Iraqi lawmakers have set up a committee to review and amend the constitution -- a move sought by minority Sunni Arabs.
Members of parliament voted on Monday to create the 27-member committee made up of Shi'ite and Sunni Arabs and Kurds. Officials expect to appoint the members on Tuesday.
The constitution review committee is part of a two-step compromise reached Sunday that is aimed at ending political deadlock.
On Tuesday, Iraqi lawmakers are expected to start work on the second part of the deal -- a Shi'ite proposal to establish federal regions largely along ethnic and sectarian lines.
Parliament is scheduled to begin debating the measure Tuesday, but even if it passes, legislators have already agreed the law would not go into effect for 18 months.
Meanwhile, the US military announced it has extended the combat tours of at least three-thousand-500 American soldiers in Iraq.

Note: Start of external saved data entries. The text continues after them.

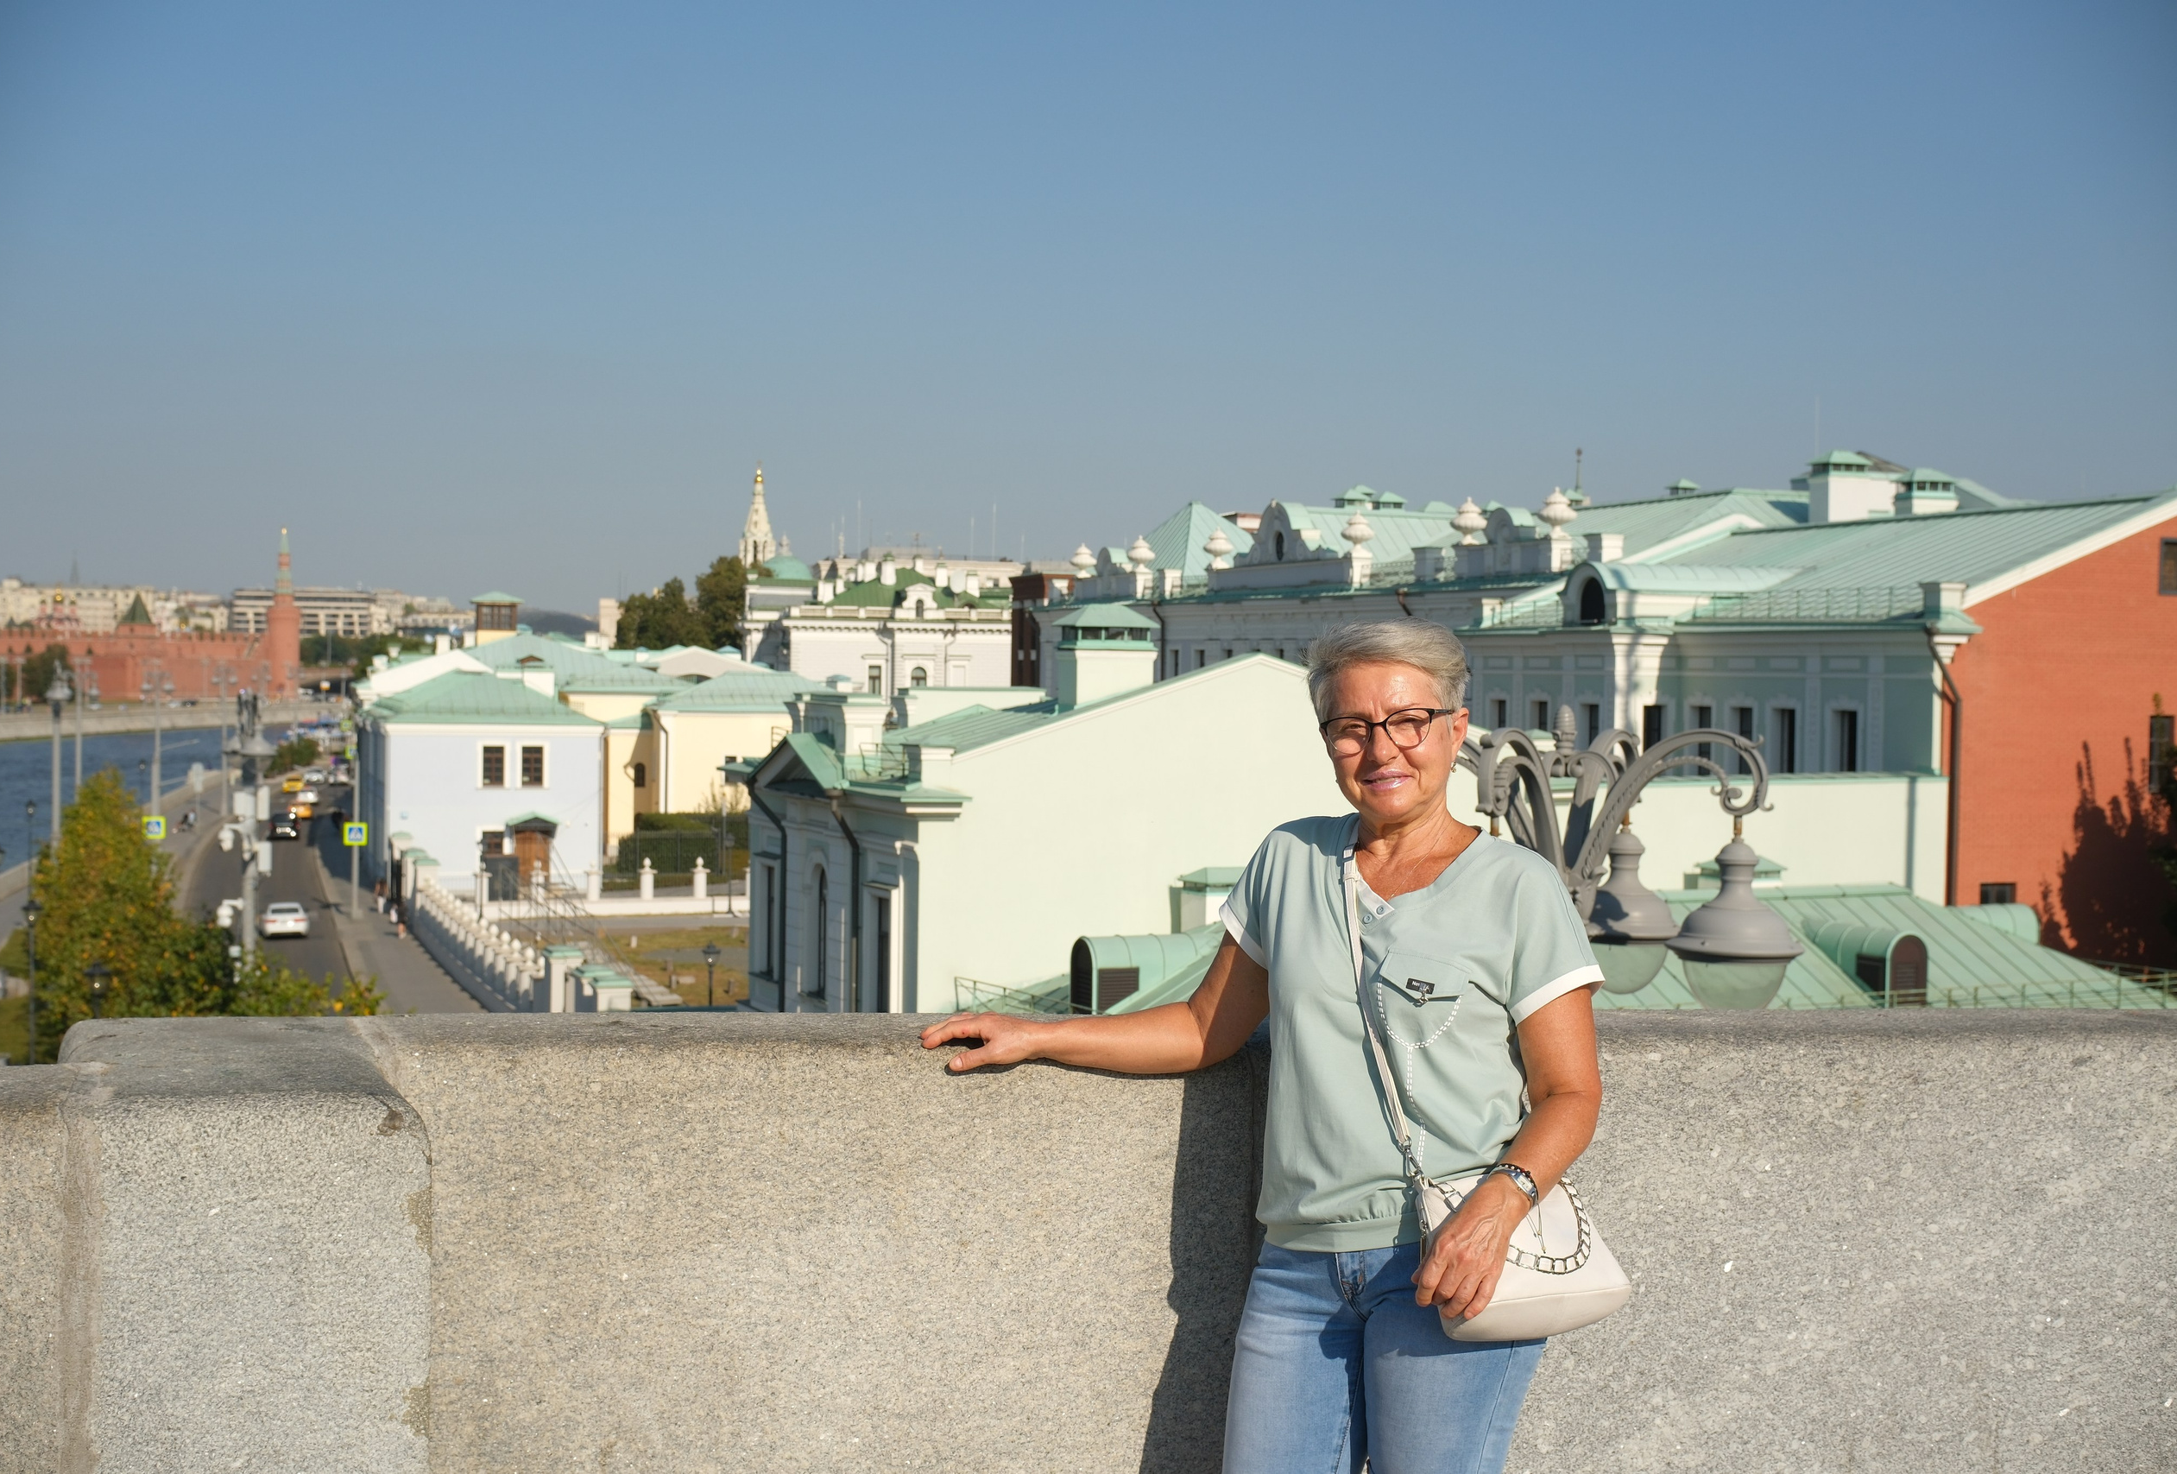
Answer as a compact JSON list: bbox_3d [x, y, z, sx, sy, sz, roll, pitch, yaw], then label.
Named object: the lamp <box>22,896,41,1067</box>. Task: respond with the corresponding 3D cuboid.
[{"bbox_3d":[-26.043,6.687,62.065,0.470,5.390,0.470,0,1,-23],"label":"lamp"}]

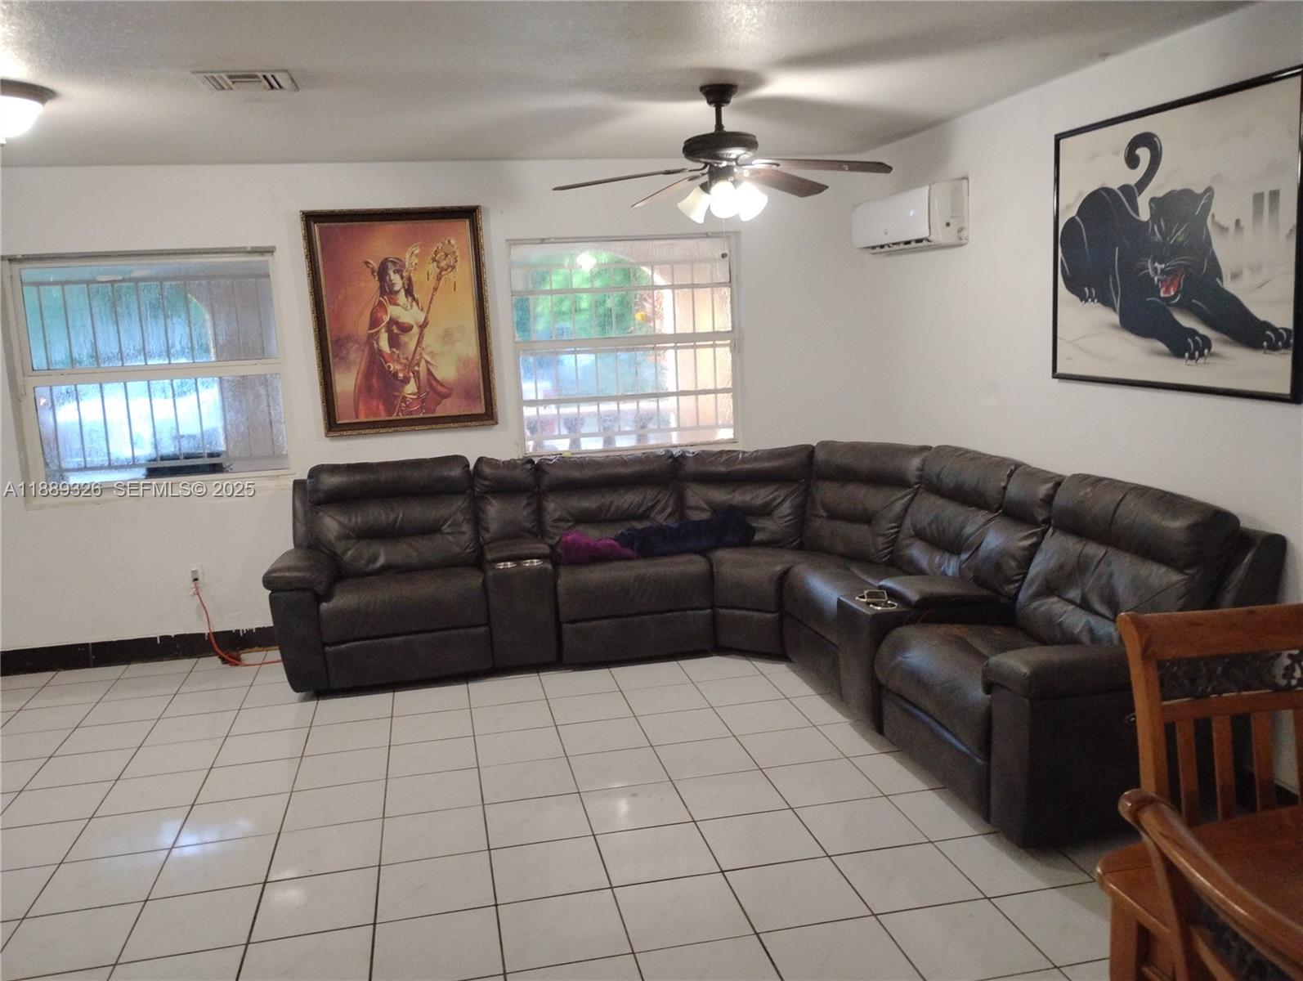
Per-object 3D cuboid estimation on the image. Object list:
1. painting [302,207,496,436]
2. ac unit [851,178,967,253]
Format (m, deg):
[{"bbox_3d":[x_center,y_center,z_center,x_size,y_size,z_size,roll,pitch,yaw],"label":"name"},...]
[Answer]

Officials said the troops affected are serving in the area around Ramadi and will remain deployed for several weeks beyond their scheduled departure.
The United States has more than 140-thousand troops in Iraq.
In an interview with a US newspaper "The Washington Post" published on Monday Iraqi President Jalal Talabani said he would like the United States to keep at least two air bases and 10-thousand troops in Iraq in the long term.
The Iraqi Kurd said he wants US forces to remain to prevent what he described as "foreign interference" in the country.
He also said that in some parts of Iraq, Sunni Muslims want the Americans to stay, because they fear the influence of Iran, a majority Shi'ite country.